いるいる辞典 溶かしちゃった人
煙草から戻ってくると入口にある鉢花が目に入った。なんの気なしに土に触ると乾いていた。少々元気がないのはそのせいのようだ。ジョーロがどこにあるのか分からなかったので、コーヒー・ディスペンサーの補充用の紙コップで水をやった。
「お花が好きなの?」
不意に声をかけられた。知らない顔の1人、白石あずさだった。どんな女性なのかは分からないが、デスクの上を見た限りでは片付けられない部類のようだ。書類がとにかく散らばっていて、しかもどんどん重ねていくので何が何やら分からない始末だ。メモもベタベタ貼ってあるので優先順位は不明になり、後で1人で騒いでいるコトもザラのようだ。その頃には周りを巻き込んでいるらしい。ありがたいコトに一度も遭遇していない。
「植物は好きですよ」
「そうなの。じゃあ、ちょっと聞いてもいい?」
「なんでしょう」
「プリザーブド・フラワーってあるじゃない。こないだ溶けちゃったのよ。どうしてだと思う」
「はい? あれは長持ちするのが売りですよ。どこに置いてたんです」
「玄関」
「日当たりが良過ぎても持ちませんよ」
「そんなコトないんだけど」
「あとは湿気は大敵……」
そこでオレははたと気づいた。まさか……。
「あの、箱から出しましたか」
「うん、出した」
思わずオレの頭は重力に抗うコトをやめた。満面の笑みに泣きそうになってしまった。
「すいません。あれは箱から出しちゃ駄目なんです。湿気を嫌いますから」
「えぇ~っ。そうなの。ためらいもなく出しちゃったわよ」
「間違いです」
「全然知らなかった。
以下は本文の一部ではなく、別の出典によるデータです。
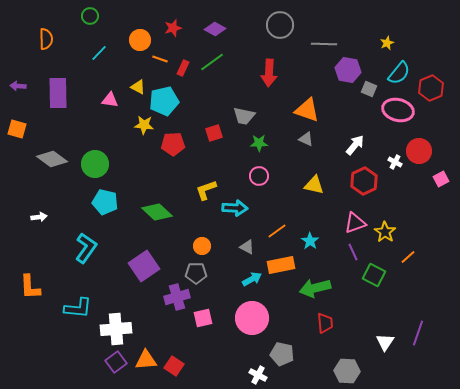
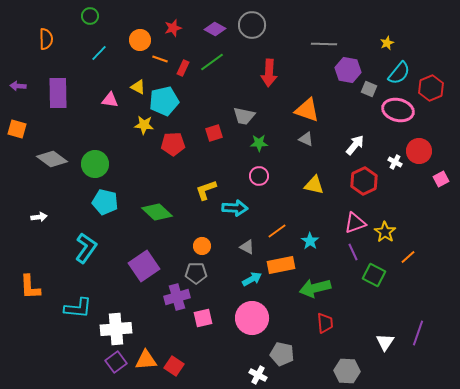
gray circle at (280, 25): moved 28 px left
あぁ、これ。スケジュール変更が来たから、よろしく」
顔面蒼白のオレを置いて、何事もなかったかのように去っていった。他愛もない会話のつもりだったのだろうが、駄目人間ぶりを見事にさらしている。さやが言った通りだ。
気を取り直してスケジュール変更をすぐさまかける。1店舗だけだったため、クルーを1つ増やさなければならなくなった。いつものクルーでは行けない。人数はなんとかできそうだが、先方は不安がるかもしれない。スーパーバイザーは行ったコトがある人間にはしたが。
これで行くしかないなと開き直った時、悲鳴が上がった。
「嫌だ、これぇ。変な画面出てきて動かぁん。吉野さぁん」
大声で叫ぶは知らない顔の1人、茂森秋子。さやが猛烈に嫌な顔をしながら駆け寄る。言ってもどうにもならないらしく、秋子を押しのけてマウスをふんだくった。どうも大したコトではなかったようで、すぐに席に戻っていった。ものすごくふてくされて。相変わらず顔に出やすい。
案の定、さやは帰りに屋上にやってきた。
「もう、聞いてっ」
「どうしたんだよ」
「茂森のやつ、いい加減に頼るのやめてくれないかな。もう何年もいるのに、未だにまともにできないんだから」
「あぁ、画面がどうたら言ってたな。結局なんだったんだ」
「エラーを報告しますかっ!! もう何回目?」
「マジかよ……」
「そういうやつなの。分かってるんだけどさぁ。イラッとする」
「もう1本吸っていい?」
「1本だけね」
結局話は30分も続き、煙草は3本も吸ってしまった。